At the height of the Covid-19 pandemic, when many hospitals ran out of beds and ventilators, the fingertip pulse oximeter — a $20 neighborhood drugstore purchase — became a primary arbiter of whether a patient was “sick enough” to gain admission to an emergency room.
This spring, surrounded by antique telescope models in a classroom tucked inside the MIT Museum, 10 students bent over a square-shaped seminar table. They were building basic pulse oximeters from low-cost do-it-yourself (DIY) kits of assorted wirelings from TinyCircuits.
This was just one meeting from MIT class 21A.311 (The Social Lives of Medical Objects), a course taught by Amy Moran-Thomas, associate professor of anthropology and the 2022 winner of the Edgerton Faculty Achievement Award.
Moran-Thomas observed that anthropology’s key frameworks for studying material culture were often missing from spaces of device design and pre-med coursework. She developed the class in 2019 to encourage students to learn from ethnographic approaches, the MIT Program in Science, Technology and Society, and history to explore social inquiries related to health objects.
Zeroing in on a case study concerning a different health material, device, or technology, each session probes what Moran-Thomas refers to as “the social assumptions that get built into objects meant to improve health.”
For the week’s focus on “Politics of Measurement,” students rolled up their sleeves for the lab portion of class, joined by Jose Gomez-Marquez of MakerHealth. He guided the teams through assembling their own oximeter.
Then the students were encouraged to interact with it alongside two prepackaged models that displayed readings from sealed-off “black boxes.” The open-design TinyCircuits models demystified these inner workings, which Moran-Thomas pointed out is a reminder of all the choices that any black box can contain. Students attached the DIY sensors to a microcontroller board, and played with lines of code as they wondered how small edits might impact the readings of sensors held to their fingertips.

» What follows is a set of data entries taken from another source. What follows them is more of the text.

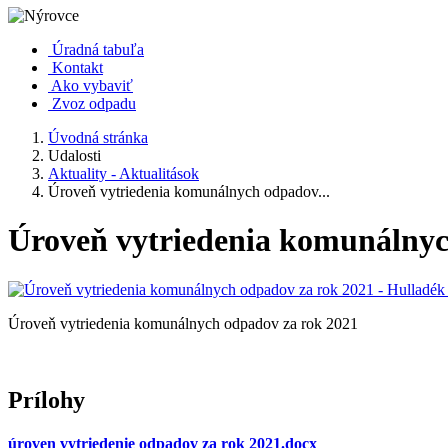
Úradná tabuľa
Kontakt
Ako vybaviť
Zvoz odpadu
Úvodná stránka
Udalosti
Aktuality - Aktualitások
Úroveň vytriedenia komunálnych odpadov...
Úroveň vytriedenia komunálnyc
Úroveň vytriedenia komunálnych odpadov za rok 2021
Prílohy
úroven vytriedenie odpadov za rok 2021.docx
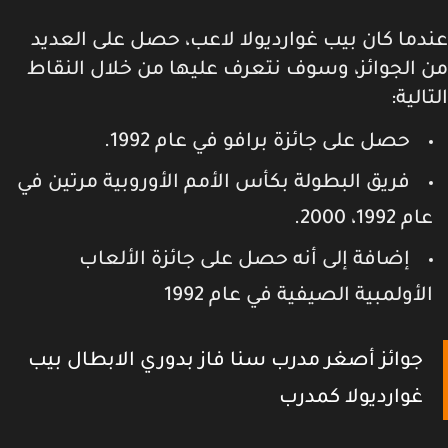
دما كان بيب غوارديولا لاعب، حصل على العديد
 الجوائز، وسوف نتعرف عليها من خلال النقاط
الية:
حصل على جائزة برافو في عام 1992.
فريق البطولة بكأس الأمم الأوروبية مرتين في
م 1992، 2000.
إضافة إلى أنه حصل على جائزة الألعاب
لأولمبية الصيفية في عام 1992
جوائز أصغر مدرب سنا فاز بدوري الابطال بيب
غوارديولا كمدرب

Nicole Seman '23, a recent graduate in mechanical engineering, has Type 1 diabetes and uses an insulin pump. She enrolled in the course because being dependent on a medical device is something she knows all too well. In a paper, she wrote about the experience of switching pumps, drawing on an ethnography about what assumptions of “normal” bodies get encoded in global cochlear implants and their sensory futures.
After tinkering with the DIY oximeter, Seman noted how some students immediately reported wide discrepancies when wearing two prepackaged devices at once. “It’s a diverse class, and so we were able to see firsthand how the pulse ox works differently depending on skin tone.”
A class with timely implications
This observation, perhaps obvious in 2023, received tremendous pushback when Moran-Thomas first published a widely read essay in the Boston Review laying out the evidence for how pulse oximeters can offer biased results for people with darker skin.
In the essay, she explained that oximeters gauge oxygen levels in part by measuring color absorption: blood’s iron-containing hemoglobin is brighter crimson-colored when fully saturated with oxygen, and a cooler purple-red when holding less oxygen. To measure this, a pulse oximeter shines two light wavelengths through the skin — but many device developers had not carefully accounted for the ways light is absorbed differently across various skin tones, often designing and testing it with largely white test groups. Distorted measurements can be amplified by algorithms, and Moran-Thomas warned that consequences of this inherent bias could produce device errors with life-altering implications, such as whether a patient is admitted to the hospital or offered oxygen.
In Moran-Thomas’s classroom, students had the opportunity to open up devices and see for themselves the human choices that “black boxes” can encode. It was an elegantly simple example of how easy it is to assume that numbers are neutral in health care — when, in fact, codes and the way they are interpreted are often rife with subtle bias.
She says, “Something I hoped the students would see from this exercise is that many things that are taken to be raw data are actually processed signals, mediated by design decisions and unequal histories. Social assumptions get materialized in how we build technology and make measures.” Those assumptions about who a device’s end users will be directly impacts whether the design and its function are equitable — or dangerously unequal.
The session ended that day with a visit from Tufts University associate professor of electrical and computer engineering and MIT alumna and recent MLK Visiting Professor Valencia Joyner Koomson ’98, MNG ’99. Working in a professional landscape where only 2 percent of engineers are Black women, Koomson presented her work to build a “smart” pulse oximeter that works for everyone, with an eye toward global accessibility.
Moran-Thomas says that Koomson’s presentation showed why equitable design is important, and conveyed to students how such work means much more than just diverse testing: it also takes diversity in engineering and among experts.